Export demand kept stable, pushing rate up in some trades
Volume remained stable on the China export box market this week. Comprehensive index rose, but the performance of component services varied.
On Mar. 9th, the China Containerized Freight Index issued by Shanghai Shipping Exchange stood at 1,002.71 points, surged 6.4% from last week; while the Shanghai Containerized Freight Index issued by SSE stood at 1,170.57 points, almost no change from last week.
In the Asia/Europe trade lane, volume barely changed and the average slot utilization rate stayed at around 90% this week when it came into the second week since lines carried out the rate rise plan at the beginning of this month.

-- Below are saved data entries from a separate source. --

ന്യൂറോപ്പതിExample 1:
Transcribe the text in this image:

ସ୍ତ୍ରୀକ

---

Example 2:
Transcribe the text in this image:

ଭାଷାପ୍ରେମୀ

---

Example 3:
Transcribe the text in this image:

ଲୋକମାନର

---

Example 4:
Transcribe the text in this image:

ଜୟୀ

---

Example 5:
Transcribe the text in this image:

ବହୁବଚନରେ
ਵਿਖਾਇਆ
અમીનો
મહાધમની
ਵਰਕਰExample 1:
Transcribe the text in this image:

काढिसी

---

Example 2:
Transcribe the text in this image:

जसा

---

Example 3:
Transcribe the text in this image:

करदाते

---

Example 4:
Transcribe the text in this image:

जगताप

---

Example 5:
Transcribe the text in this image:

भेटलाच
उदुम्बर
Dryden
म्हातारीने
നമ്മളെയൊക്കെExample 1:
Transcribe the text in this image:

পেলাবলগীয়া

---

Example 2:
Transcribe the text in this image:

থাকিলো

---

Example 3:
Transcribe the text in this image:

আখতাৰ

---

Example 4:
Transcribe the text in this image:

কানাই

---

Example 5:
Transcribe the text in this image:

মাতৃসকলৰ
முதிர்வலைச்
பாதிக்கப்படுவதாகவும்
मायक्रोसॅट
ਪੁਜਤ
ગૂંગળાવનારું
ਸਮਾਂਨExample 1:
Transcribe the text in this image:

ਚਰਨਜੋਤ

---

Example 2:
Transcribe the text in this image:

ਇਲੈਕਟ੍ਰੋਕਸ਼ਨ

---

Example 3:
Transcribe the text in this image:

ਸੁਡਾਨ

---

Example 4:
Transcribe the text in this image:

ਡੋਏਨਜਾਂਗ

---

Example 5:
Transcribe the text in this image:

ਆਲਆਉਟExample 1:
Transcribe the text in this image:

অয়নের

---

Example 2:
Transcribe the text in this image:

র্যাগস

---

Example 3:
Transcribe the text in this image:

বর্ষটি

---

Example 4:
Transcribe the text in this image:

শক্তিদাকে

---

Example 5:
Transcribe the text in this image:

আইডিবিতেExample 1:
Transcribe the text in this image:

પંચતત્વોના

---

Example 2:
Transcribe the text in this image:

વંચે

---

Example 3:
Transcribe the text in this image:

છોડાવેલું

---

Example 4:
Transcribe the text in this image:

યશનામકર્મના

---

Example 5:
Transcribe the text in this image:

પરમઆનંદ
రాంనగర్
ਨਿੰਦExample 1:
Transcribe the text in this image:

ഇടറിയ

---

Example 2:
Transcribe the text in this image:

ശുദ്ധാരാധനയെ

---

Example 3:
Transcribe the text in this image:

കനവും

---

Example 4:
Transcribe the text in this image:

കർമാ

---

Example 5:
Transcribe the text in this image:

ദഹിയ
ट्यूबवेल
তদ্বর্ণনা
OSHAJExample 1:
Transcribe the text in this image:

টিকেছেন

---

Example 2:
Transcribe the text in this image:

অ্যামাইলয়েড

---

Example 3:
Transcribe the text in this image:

As the relatively huge rate increase, no substantial volume growth and few capacity cut, the situation that supply outpaces demand has yet to change, and rate started to drop again. However, rate drop restrained this week due to the insistence of lines to hold up the rate. On Mar. 9th, the freight rate plus surcharges from Shanghai to base ports of Europe issued by SSE tumbled 1.7% to $1,388/TEU.

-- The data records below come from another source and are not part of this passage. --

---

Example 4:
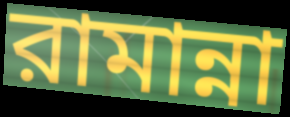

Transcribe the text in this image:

রামান্না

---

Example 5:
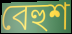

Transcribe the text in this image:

বেহুশ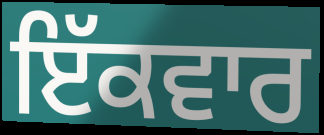
ਇੱਕਵਾਰ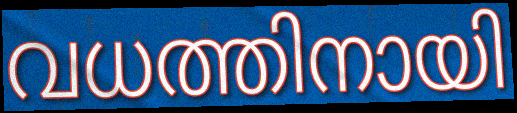
വധത്തിനായി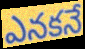
ఎనకనేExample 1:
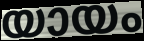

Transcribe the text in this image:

യായം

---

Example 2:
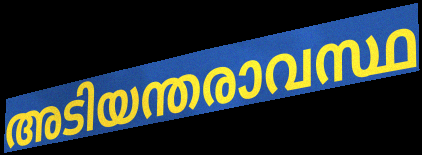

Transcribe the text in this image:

അടിയന്തരാവസ്ഥ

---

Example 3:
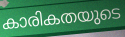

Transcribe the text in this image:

കാരികതയുടെ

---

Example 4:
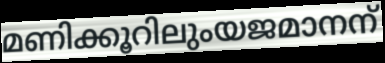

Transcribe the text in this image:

മണിക്കൂറിലുംയജമാനന്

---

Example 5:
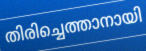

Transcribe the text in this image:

തിരിച്ചെത്താനായി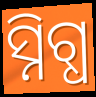
ସ୍ନିଗ୍ଧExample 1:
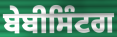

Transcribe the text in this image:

ਬੇਬੀਸਿੰਟਗ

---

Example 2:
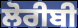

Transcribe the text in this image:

ਲੋਰੀਬੀ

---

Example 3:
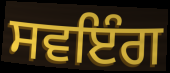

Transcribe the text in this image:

ਸਵਇੰਗ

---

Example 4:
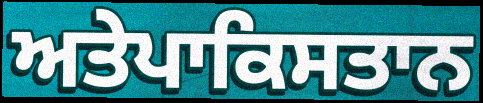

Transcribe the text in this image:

ਅਤੇਪਾਕਿਸਤਾਨ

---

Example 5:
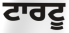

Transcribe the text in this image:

ਟਾਰਟੂ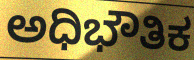
ಅಧಿಭೌತಿಕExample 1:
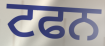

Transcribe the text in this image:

ਟਫਨ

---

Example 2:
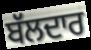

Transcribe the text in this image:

ਬੱਲਦਾਰ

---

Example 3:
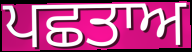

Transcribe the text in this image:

ਪਛਤਾਅ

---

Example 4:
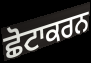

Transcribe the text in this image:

ਛੋਟਾਕਰਨ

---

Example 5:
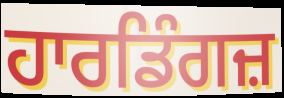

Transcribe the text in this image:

ਹਾਰਡਿੰਗਜ਼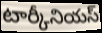
టార్కీనియస్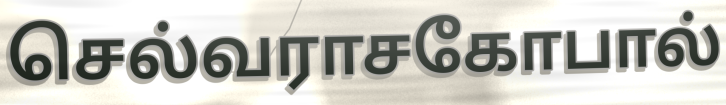
செல்வராசகோபால்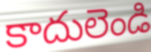
కాదులెండి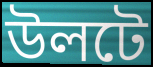
উলটে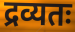
द्रव्यतःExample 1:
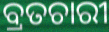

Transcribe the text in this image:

ବ୍ରତଚାରୀ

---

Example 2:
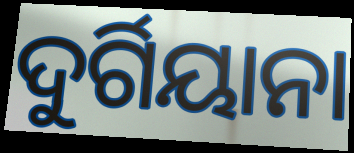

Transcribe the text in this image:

ଦୁର୍ଗିୟାନା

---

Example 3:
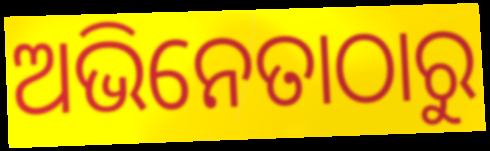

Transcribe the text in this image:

ଅଭିନେତାଠାରୁ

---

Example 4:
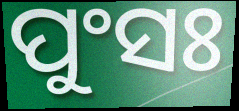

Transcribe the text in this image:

ପୁଂସଃ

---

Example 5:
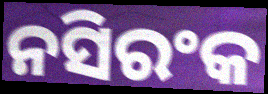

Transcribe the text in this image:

ନସିରଂକ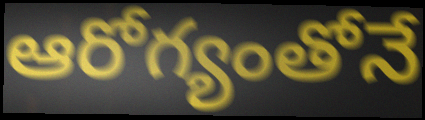
ఆరోగ్యంతోనే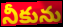
నీకునుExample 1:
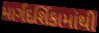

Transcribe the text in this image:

માર્ગદર્શિકામાંથી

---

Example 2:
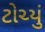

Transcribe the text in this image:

ટોચ્યું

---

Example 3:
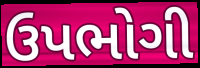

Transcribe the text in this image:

ઉપભોગી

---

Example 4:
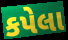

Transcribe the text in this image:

કપેલા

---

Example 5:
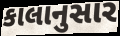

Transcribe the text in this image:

કાલાનુસારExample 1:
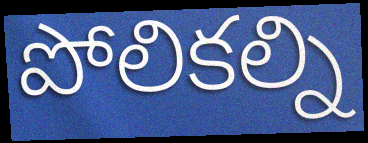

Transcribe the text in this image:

పోలికల్ని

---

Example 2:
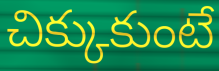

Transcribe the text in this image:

చిక్కుకుంటే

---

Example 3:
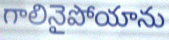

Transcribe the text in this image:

గాలినైపోయాను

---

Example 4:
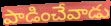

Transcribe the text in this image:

పాడించేవాడు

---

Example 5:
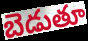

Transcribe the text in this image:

బెడుతూ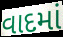
વાદમાં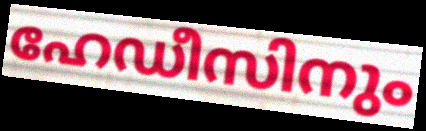
ഹേഡീസിനും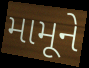
મામૂને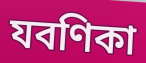
যবণিকা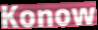
KonowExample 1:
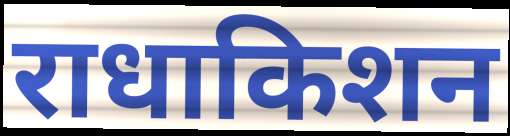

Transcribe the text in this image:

राधाकिशन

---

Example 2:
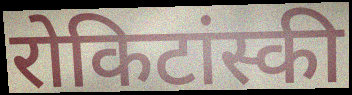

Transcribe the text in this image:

रोकिटांस्की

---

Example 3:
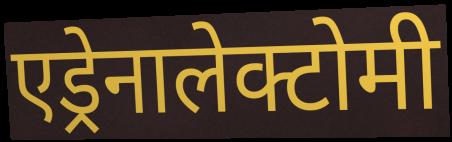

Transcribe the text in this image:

एड्रेनालेक्टोमी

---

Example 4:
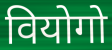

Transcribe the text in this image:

वियोगो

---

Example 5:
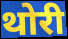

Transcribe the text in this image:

थोरीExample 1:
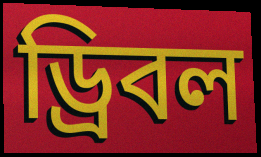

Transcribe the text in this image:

ড্রিবল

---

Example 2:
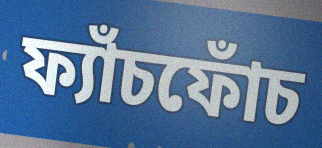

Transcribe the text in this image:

ফ্যাঁচফোঁচ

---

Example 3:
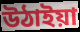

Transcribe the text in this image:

উঠাইয়া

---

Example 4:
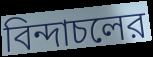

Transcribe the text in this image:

বিন্দাচলের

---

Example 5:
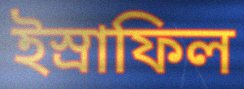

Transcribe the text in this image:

ইস্রাফিল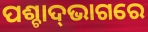
ପଶ୍ଚାଦ୍‍ଭାଗରେ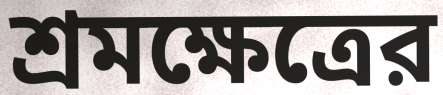
শ্রমক্ষেত্রেরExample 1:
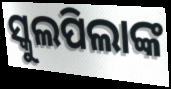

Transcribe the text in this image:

ସ୍କୁଲପିଲାଙ୍କ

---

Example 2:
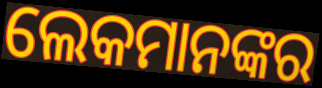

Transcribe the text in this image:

Although the rate hike, effective on Mar.1st, made the biggest growth ever, insiders told the increased rate could just meet the idle expenditure, but still under the breakeven point of lines. It was said that some lines had announced to lift rate again in April.
Space supply was stable this week in the North America service. Volume rose moderately as shippers wanted to secure their cargo on board when they heard that lines would raise rate on Mar.15th. The average slot utilization rate for the USWC and USEC services both went up to around 95%. Despite the firm demand, rate continued to inch down ahead of the rate rise. On Mar. 9th, the freight rates plus surcharges from Shanghai to base ports of USWC and USEC issued by SSE stood at $1,753/FEU and $2,914/FEU, respectively lost 0.3% and 0.1% from last week.

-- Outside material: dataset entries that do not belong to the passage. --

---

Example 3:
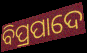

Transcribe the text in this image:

ବିପ୍ରପାଦେ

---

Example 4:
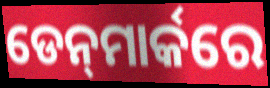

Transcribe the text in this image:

ଡେନ୍‍ମାର୍କରେ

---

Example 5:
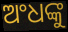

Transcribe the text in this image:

ଅଂଧଙ୍କୁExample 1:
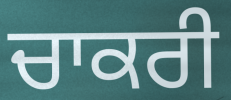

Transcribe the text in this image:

ਚਾਕਰੀ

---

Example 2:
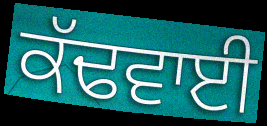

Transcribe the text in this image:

ਕੱਢਵਾਈ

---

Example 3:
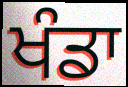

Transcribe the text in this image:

ਖੰਡਾ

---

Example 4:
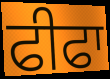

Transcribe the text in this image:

ਫੀਫਾ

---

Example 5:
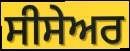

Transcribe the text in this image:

ਸੀਸੇਅਰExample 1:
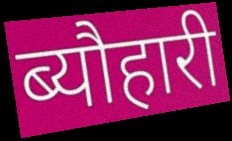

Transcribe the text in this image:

ब्यौहारी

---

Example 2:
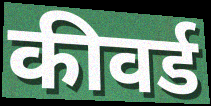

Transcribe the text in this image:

कीवर्ड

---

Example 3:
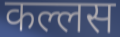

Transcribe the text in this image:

कल्लस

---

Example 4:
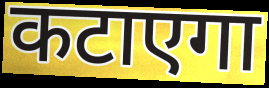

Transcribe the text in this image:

कटाएगा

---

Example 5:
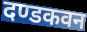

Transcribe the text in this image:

दण्डकवनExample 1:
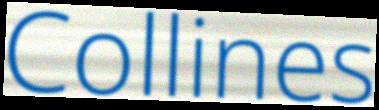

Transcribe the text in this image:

Collines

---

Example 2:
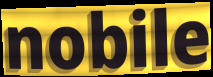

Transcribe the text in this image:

nobile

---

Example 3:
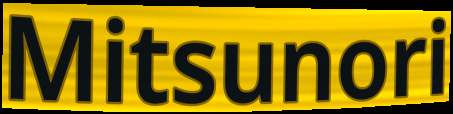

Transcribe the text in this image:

Mitsunori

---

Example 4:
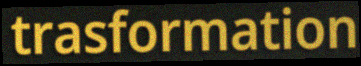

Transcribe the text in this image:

trasformation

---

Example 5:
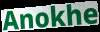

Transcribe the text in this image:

AnokheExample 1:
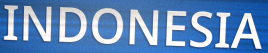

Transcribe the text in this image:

INDONESIA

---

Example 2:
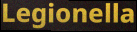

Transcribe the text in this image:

Legionella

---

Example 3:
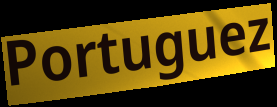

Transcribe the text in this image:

Portuguez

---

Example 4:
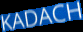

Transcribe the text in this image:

KADACH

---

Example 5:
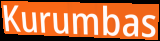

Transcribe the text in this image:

KurumbasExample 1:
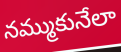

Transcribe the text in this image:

నమ్ముకునేలా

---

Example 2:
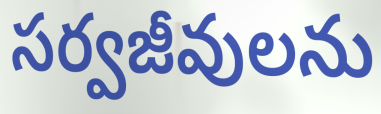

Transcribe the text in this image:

సర్వజీవులను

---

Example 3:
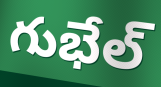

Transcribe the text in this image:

గుభేల్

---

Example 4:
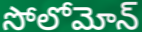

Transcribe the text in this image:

సోలోమోన్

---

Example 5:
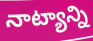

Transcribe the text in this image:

నాట్యాన్నిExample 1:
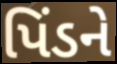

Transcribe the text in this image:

પિંડને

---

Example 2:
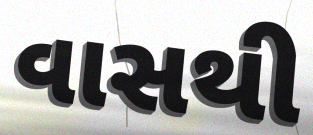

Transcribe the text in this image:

વાસથી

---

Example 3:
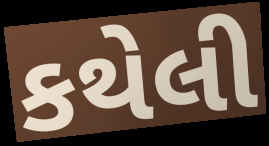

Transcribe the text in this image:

કથેલી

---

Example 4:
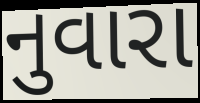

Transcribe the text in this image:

નુવારા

MSC planned to deploy two mega ships, one 12,500 teu vessel and one 11,600 teu vessel, in this trade lane, which means lines started to upgrade the capacity in Pacific, putting a great challenge for market to absorb capacity.
In the Australia and Singapore trade lane, rate soared near the middle of the month and volume elevated this week, with the average slot utilization rate back to around 90%. Rate started to pick up as some lines carried out rate hike. On Mar. 9th, the freight rate plus surcharges from Shanghai to base ports of the Australia and Singapore issued by SSE jumped up 3.6% from last week to $744/TEU.
Demand remained sluggish this week in the South America trade, where the average slot utilization rate lingered at 70% or so. However, the news that some carriers would lift rate shortly slowed the rate decline. On Mar. 9th, the freight rate plus surcharges from Shanghai to base ports of South America issued by SSE tumbled 1.5％ against last week to $1,271/TEU, compared to the decline of 4.8% last week.
In the Japan service, volume kept steady this week, where the average slot utilization rate marked at around 70%. It was reported that some lines started to levy $100/teu of General Bunker Floating (GBF) this week, which somewhat boosted the average rate level. On Mar. 9th, the freight index of the Japan service issued by SSE was reported at 762.78 points.